Modelica® - A Unified Object-Oriented Language for Systems Modeling Language Specification Version 3.4

Chapter 1 Introduction

1.1 Overview of Modelica

Modelica is a language for modeling of physical systems, designed to support effective library development and model exchange. It is a modern language built on acausal modeling with mathematical equations and object-oriented constructs to facilitate reuse of modeling knowledge.

1.2 Scope of the Specification

The semantics of the Modelica language is specified by means of a set of rules for translating any class described in the Modelica language to a flat Modelica structure.

A class (of specialized class model, class or block) intended to be simulated on its own is called a simulation model.

The flat Modelica structure is also defined for other cases than simulation models; including functions (can be used to provide algorithmic contents), packages (used as a structuring mechanism), and partial models (used as base-models). This allows correctness to be verified for those classes, before using them to build the simulation model.

There are specific semantic restrictions for a simulation model to ensure that the model is complete; they allow its flat Modelica structure to be further transformed into a set of differential, algebraic and discrete equations (= flat hybrid DAE). Note that satisfying the semantic restrictions does not guarantee that the model can be initialized from the initial conditions and simulated.

Modelica was designed to facilitate symbolic transformations of models, especially by mapping basically every Modelica language construct to continuous or instantaneous equations in the flat Modelica structure. Many Modelica models, especially in the associated Modelica Standard Library, are higher index systems, and can only be reasonably simulated if symbolic index reduction is performed, i.e., equations are differentiated and appropriate variables are selected as states, so that the resulting system of equations can be transformed to state space form (at least locally numerically), i.e., a hybrid DAE of index zero. In order to allow this structural analysis, a tool may reject simulating a model if parameters cannot be evaluated during translation - due to calls of external functions or initial equations/initial algorithms for fixed=false parameters. Accepting such models is a quality of implementation issue. The Modelica specification does not define how to simulate a model. However, it defines a set of equations that the simulation result should satisfy as well as possible.

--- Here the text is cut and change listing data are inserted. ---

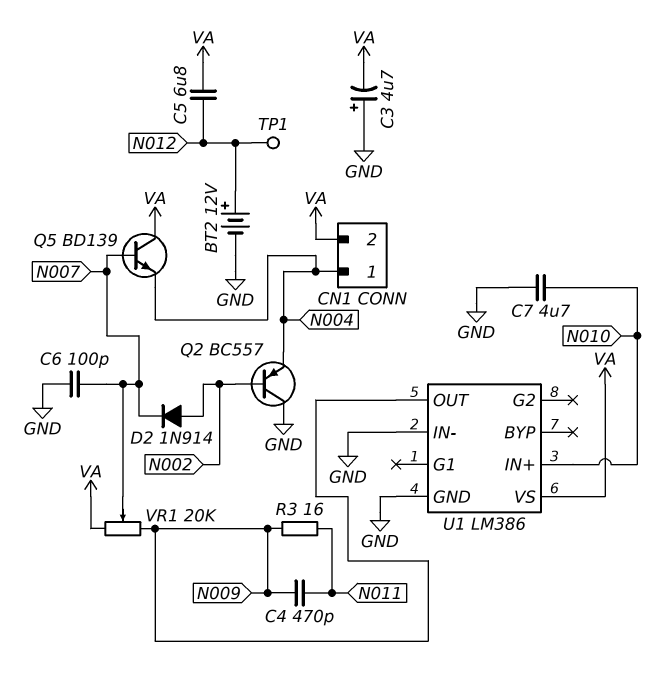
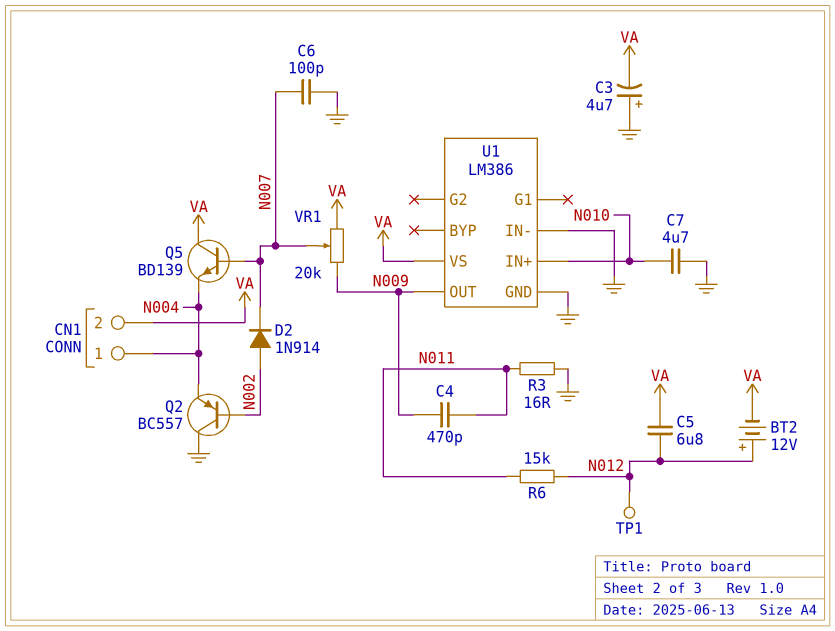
BT2: 12V (plus N012, minus GND) -> 12V (plus N012, minus VA)
R3: 16 (N009, N011) -> 16 (GND, N011)
R6: none -> 15k (N011, N012)

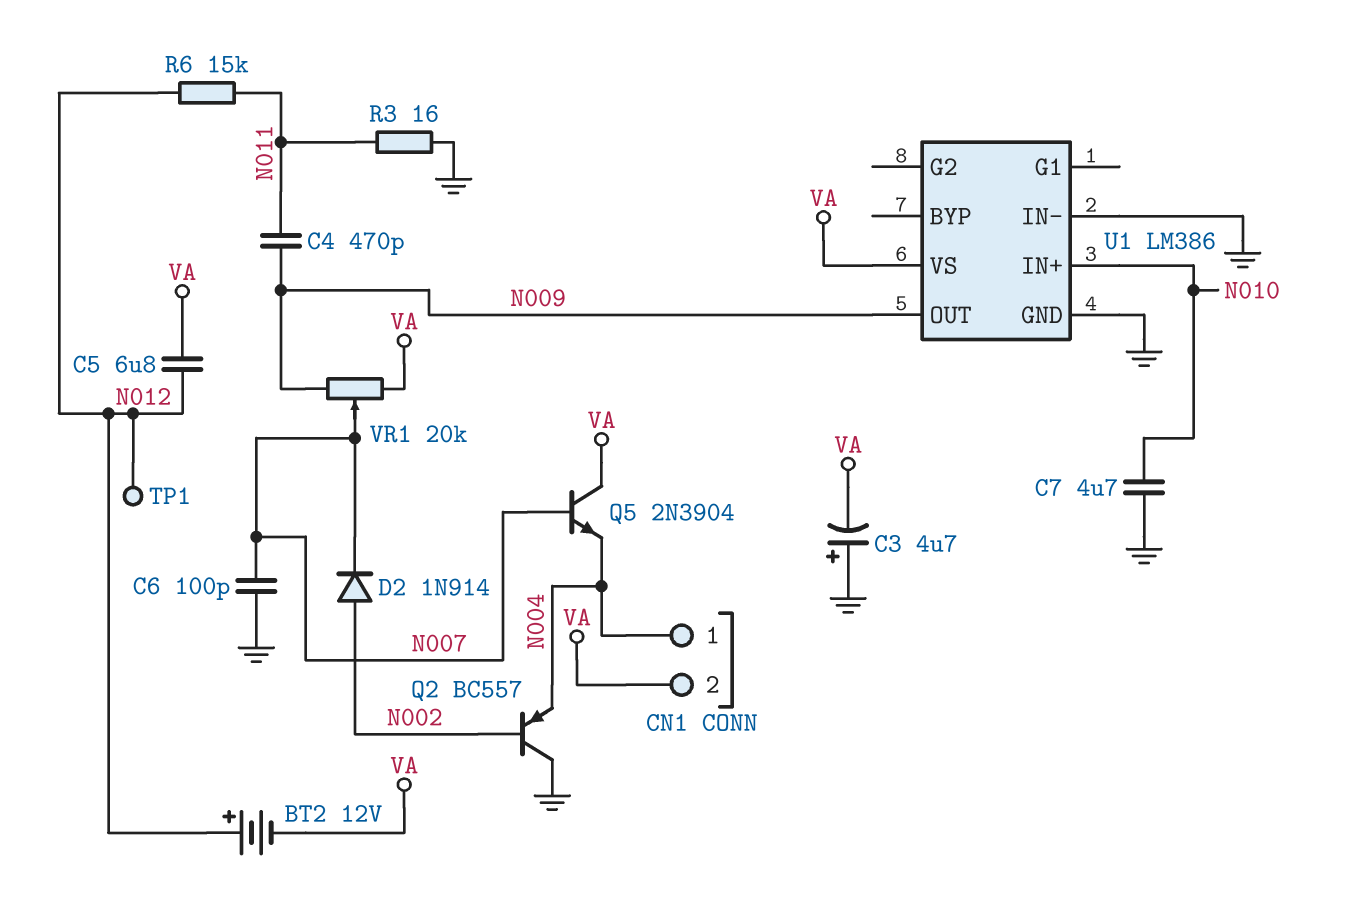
Q5: NPN BD139 (B N007, C VA, E N004) -> NPN 2N3904 (B N007, C VA, E N004)

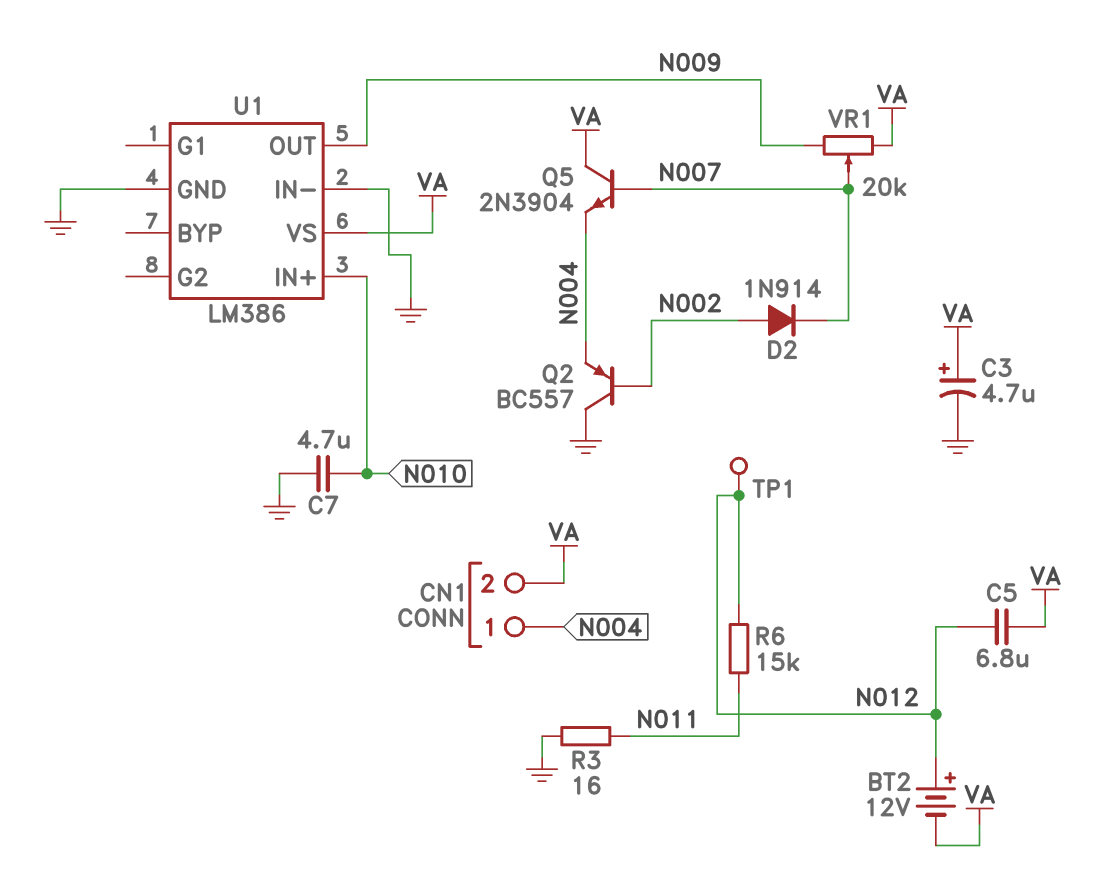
C3: 4.7uF (plus GND, minus VA) -> 4.7uF (plus VA, minus GND)
C4: 470pF (N009, N011) -> none
C6: 100pF (GND, N007) -> none

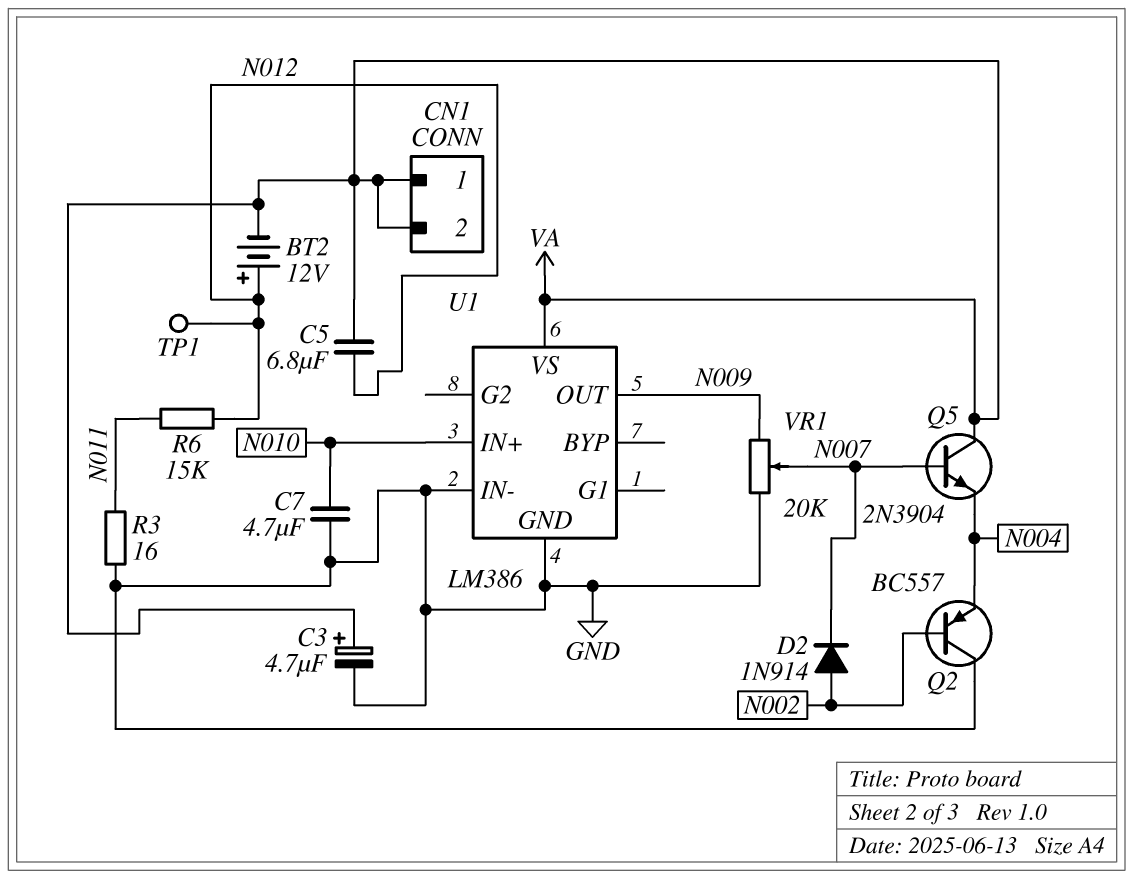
CN1 pin 1: N004 -> VA
VR1: 20k (N009, VA, wiper N007) -> 20k (GND, N009, wiper N007)

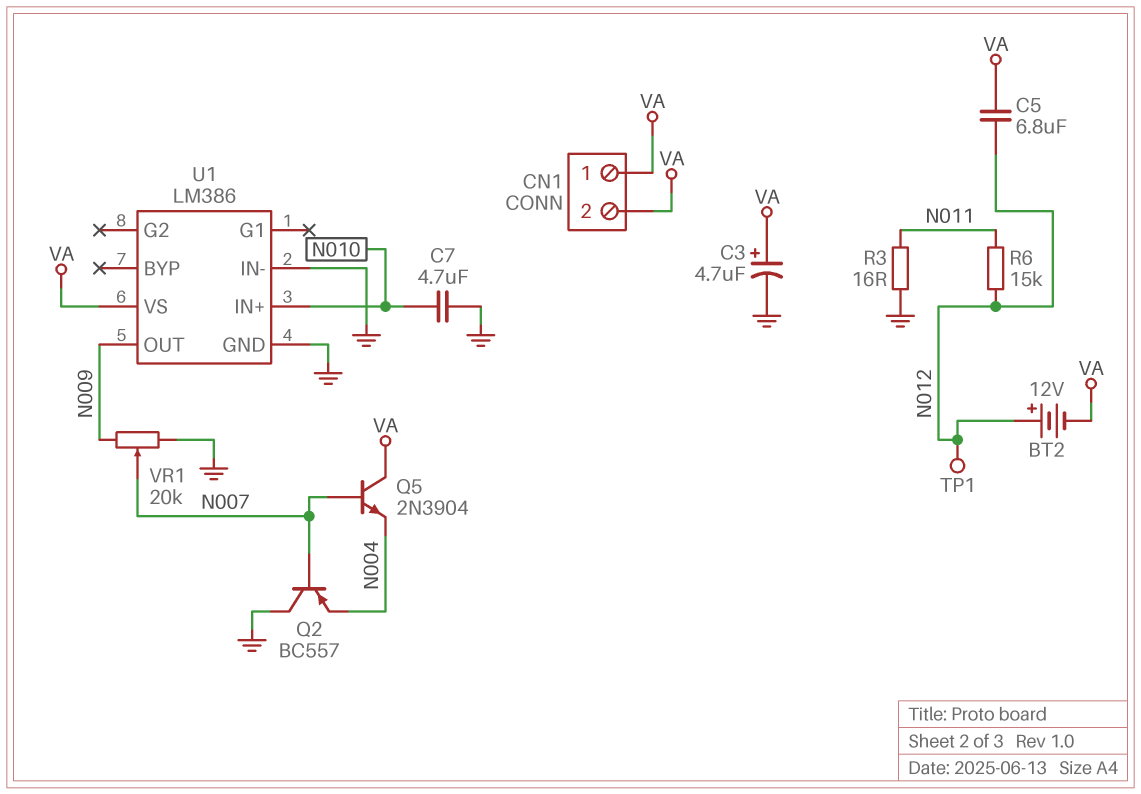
D2: diode 1N914 (A N002, K N007) -> none
Q2: PNP BC557 (B N002, C GND, E N004) -> PNP BC557 (B N007, C GND, E N004)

The key issues of the translation (or flattening) are:

  • Expansion of inherited base classes

  • Parameterization of base classes, local classes and components

  • Generation of connection equations from connect-equations

The flat hybrid DAE form consists of:

  • Declarations of variables with the appropriate basic types, prefixes and attributes, such as ”parameter Real v=5”.

  • Equations from equation sections.

  • Function invocations where an invocation is treated as a set of equations which involves all input and all result variables (number of equations = number of basic result variables).

  • Algorithm sections where every section is treated as a set of equations which involves the variables occurring in the algorithm section (number of equations = number of different assigned variables).

  • When-clauses where every when-clause is treated as a set of conditionally evaluated equations, also called instantaneous equations, which are functions of the variables occurring in the clause (number of equations = number of different assigned variables).

Therefore, a flat hybrid DAE is seen as a set of equations where some of the equations are only conditionally evaluated (e.g. instantaneous equations are only evaluated when the corresponding when-condition becomes true). Initial setup of the model is specified using start-values and instantaneous equations that hold at the initial time only.

A Modelica class may also contain annotations, i.e. formal comments, which specify graphical representations of the class (icon and diagram), documentation text for the class, and version information.

1.3 Some Definitions

The semantic specification should be read together with the Modelica grammar. Non-normative text, i.e., examples and comments, are enclosed in [ ]; comments are set in italics. Additional terms are explained in the glossary in Appendix A. Some important terms are:

Term Definition
Component An element defined by the production component-clause in the Modelica grammar (basically a variable or an instance of a class)
Element Class definitions, extends-clauses and component-clauses declared in a class (basically a class reference or a component in a declaration).
Flattening The translation of a model described in Modelica to the corresponding model described as a hybrid DAE, involving expansion of inherited base classes, parameterization of base classes, local classes and components, and generation of connection equations from connect-equations (basically, mapping the hierarchical structure of a model into a set of differential, algebraic and discrete equations together with the corresponding variable declarations and function definitions from the model).

1.4 Notation and Grammar

The meta symbols (of the extended BNF-grammar) are defined in section B.1.

Boldface denotes keywords of the Modelica language. Keywords are reserved words and may not be used as identifiers, with the exception of initial which is a keyword in section headings, and der which is a keyword for declaration functions, but it is also possible to call the functions initial() and der(...).

See Appendix B for a full lexical specification and grammar.